The historical development that inspired the birth of the Indigeniste movement was the U.S. occupation of Haiti from 1915 to 1934. Resistance to the U.S. occupation by Haitian intellectuals was ambiguous and modest, at best. Haiti's claim to be the first free black republic in the Western Hemisphere had always been a source of pride and shaped its national identity. However, this identity (for the elite in particular) was always circumscribed by an emotional attachment to France, Haiti's former colonial ruler. With the American occupation in full force, Haitians endured humiliating racism that undermined the glory and principles of the founding of their republic. In addition, the occupation failed to deliver what many intellectuals had secretly hoped it would—a dramatic change in the technology and material wealth of Haiti.

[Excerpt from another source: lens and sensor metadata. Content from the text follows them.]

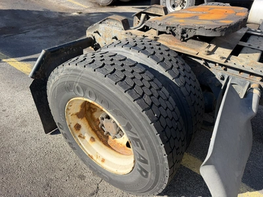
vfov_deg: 56.8
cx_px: 132
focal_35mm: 24
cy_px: 98
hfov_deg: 71.6
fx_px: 182
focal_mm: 6.76
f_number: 1.78
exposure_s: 1/1361
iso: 100
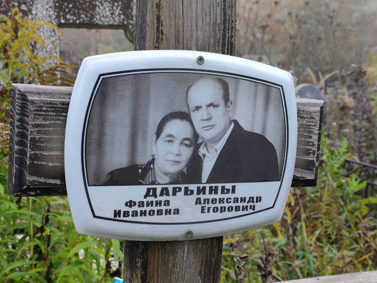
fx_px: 272
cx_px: 188
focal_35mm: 25
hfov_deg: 69.4
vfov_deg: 54.9
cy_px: 142
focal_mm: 4.7
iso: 59
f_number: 1.79
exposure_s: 1/100
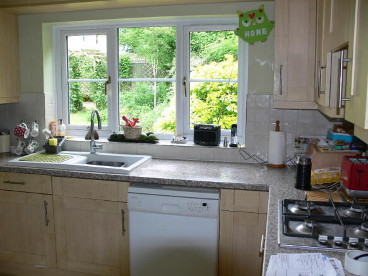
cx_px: 184
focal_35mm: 35
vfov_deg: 40.7
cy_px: 138
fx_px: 372
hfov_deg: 52.6
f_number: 2.8
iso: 80
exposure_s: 1/50
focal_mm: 7.4
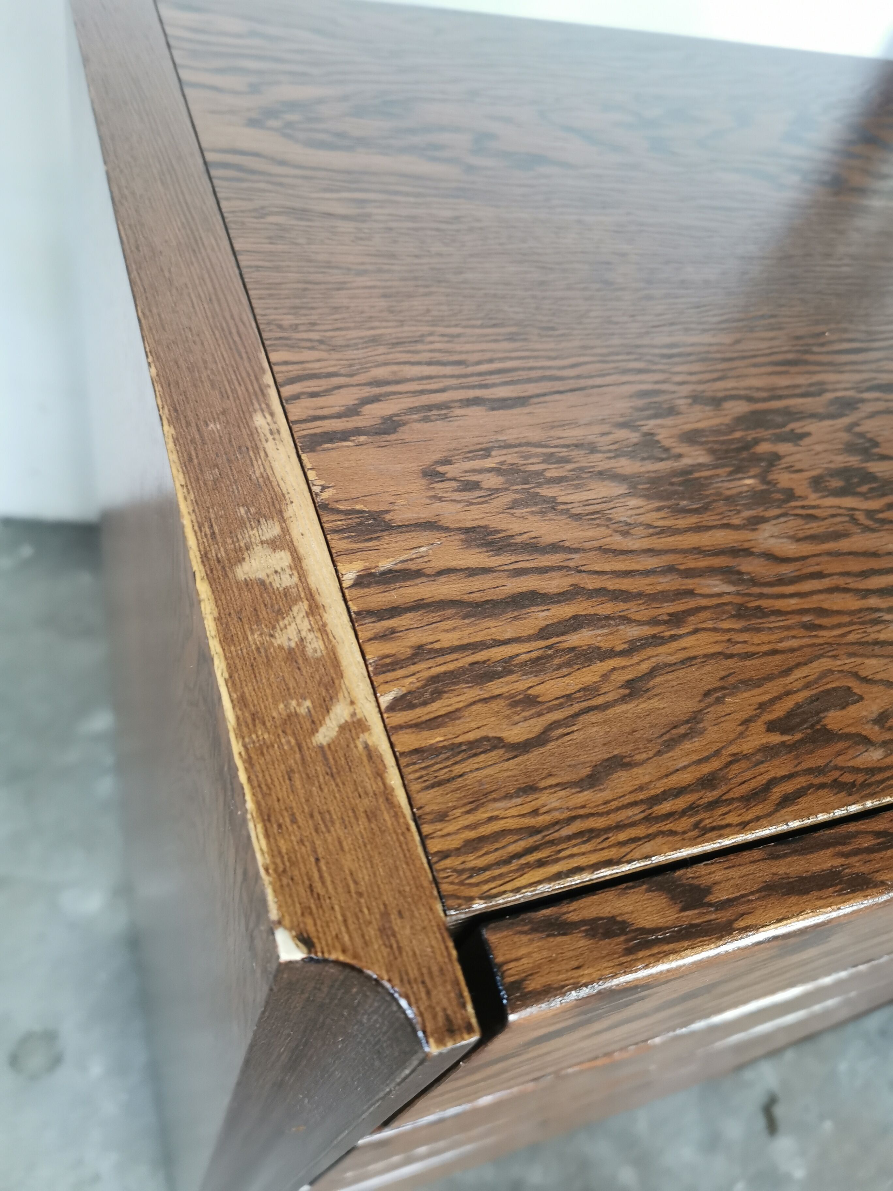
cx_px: 446
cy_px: 596
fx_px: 929
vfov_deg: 65.3
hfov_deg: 51.4
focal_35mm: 27
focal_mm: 5.56
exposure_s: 1/40
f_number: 1.6
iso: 320
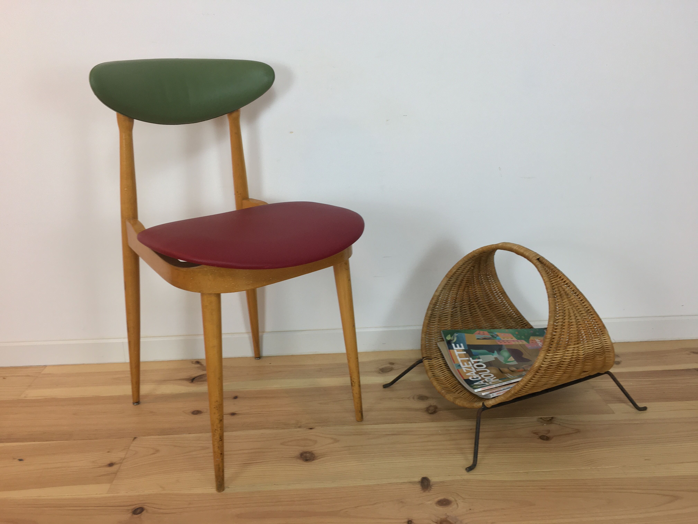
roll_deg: +1.4
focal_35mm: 29
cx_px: 349
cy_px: 262
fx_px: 585
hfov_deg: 61.7
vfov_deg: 48.2
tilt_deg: -18.3
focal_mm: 4.15
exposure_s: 1/33
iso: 32
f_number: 2.2
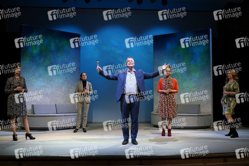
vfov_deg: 36.8
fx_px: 249
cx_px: 124
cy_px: 83
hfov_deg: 53.2
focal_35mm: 36
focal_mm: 36
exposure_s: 1/200
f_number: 5.6
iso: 2000
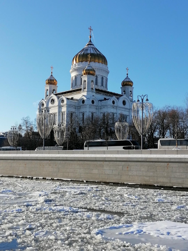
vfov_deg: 42.9
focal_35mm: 44
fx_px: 319
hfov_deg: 32.9
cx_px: 94
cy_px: 126
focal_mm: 5.4
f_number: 1.8
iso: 50
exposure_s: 1/1364
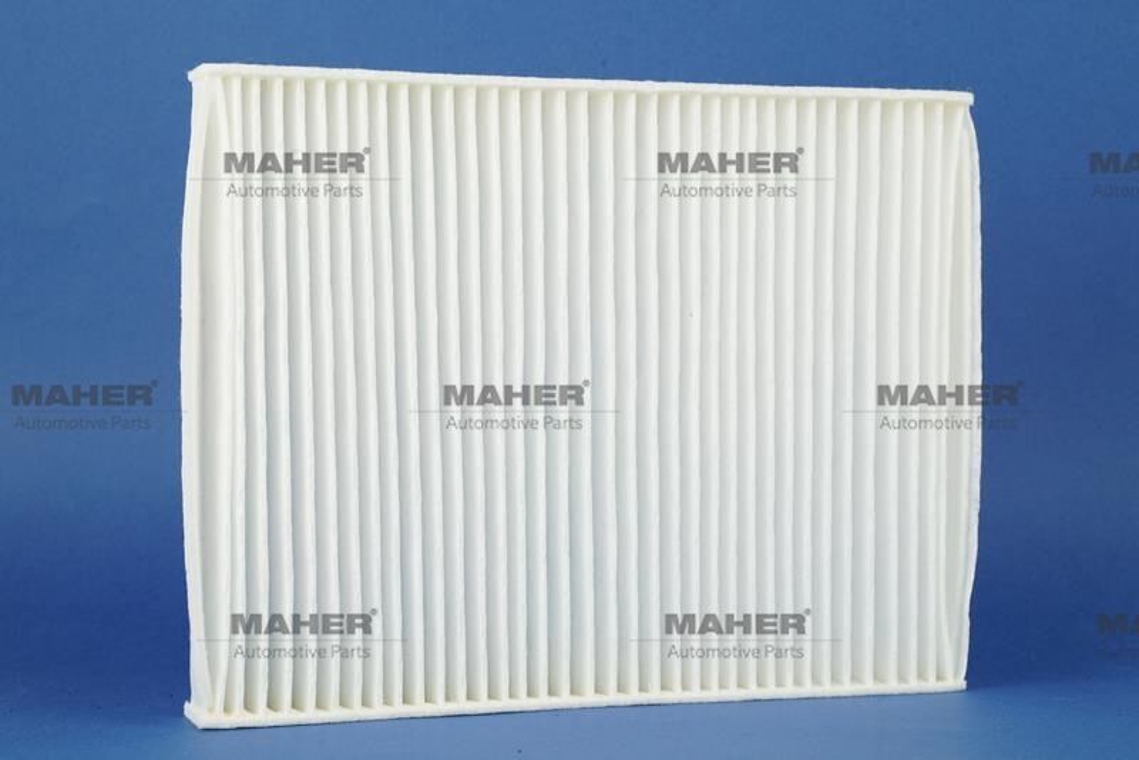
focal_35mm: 70
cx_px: 570
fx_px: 2215
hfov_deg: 28.8
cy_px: 380
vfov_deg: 19.5
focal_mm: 70
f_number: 14
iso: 1250
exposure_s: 1/30
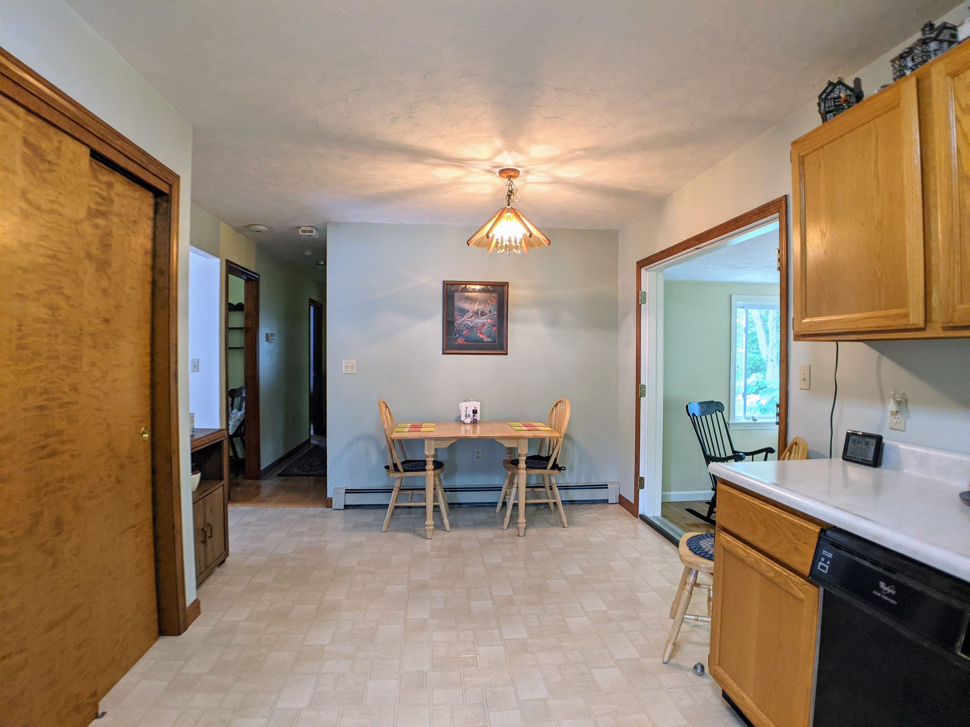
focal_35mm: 27
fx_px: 757
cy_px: 364
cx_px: 485
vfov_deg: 51.4
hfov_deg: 65.3
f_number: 1.8
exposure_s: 1/60
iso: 114
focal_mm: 4.44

In a series of lectures and articles, as well as in the 1928 publication of Ainsi Parla l'Oncle (So Spoke theUncle), Price-Mars identified the cause of Haitian malaise as the Haitians' failure to embrace their own traditions and their denial of the African origins of their culture. With his wide breadth of knowledge of African culture, Price-Mars systematically identified the African roots of Haitian culture and Vodu. He called for elevating the pride of Haitians and for fortifying their resistance to the American occupation through the glorification of the Haitian peasants. He believed that in their ways was the source of Haitian strength and national pride. Price-Mars devoted five chapters of his book to the assertion of the African roots of Haitian culture: Chapter II, “Popular Beliefs”; Chapter III, “Africa, Its Races and Its Civilization”; Chapter IV, “Africa and the External World”; Chapter V, “African Animism”; and Chapter VI, “The Religious Sentiments of the Haitian Masses.”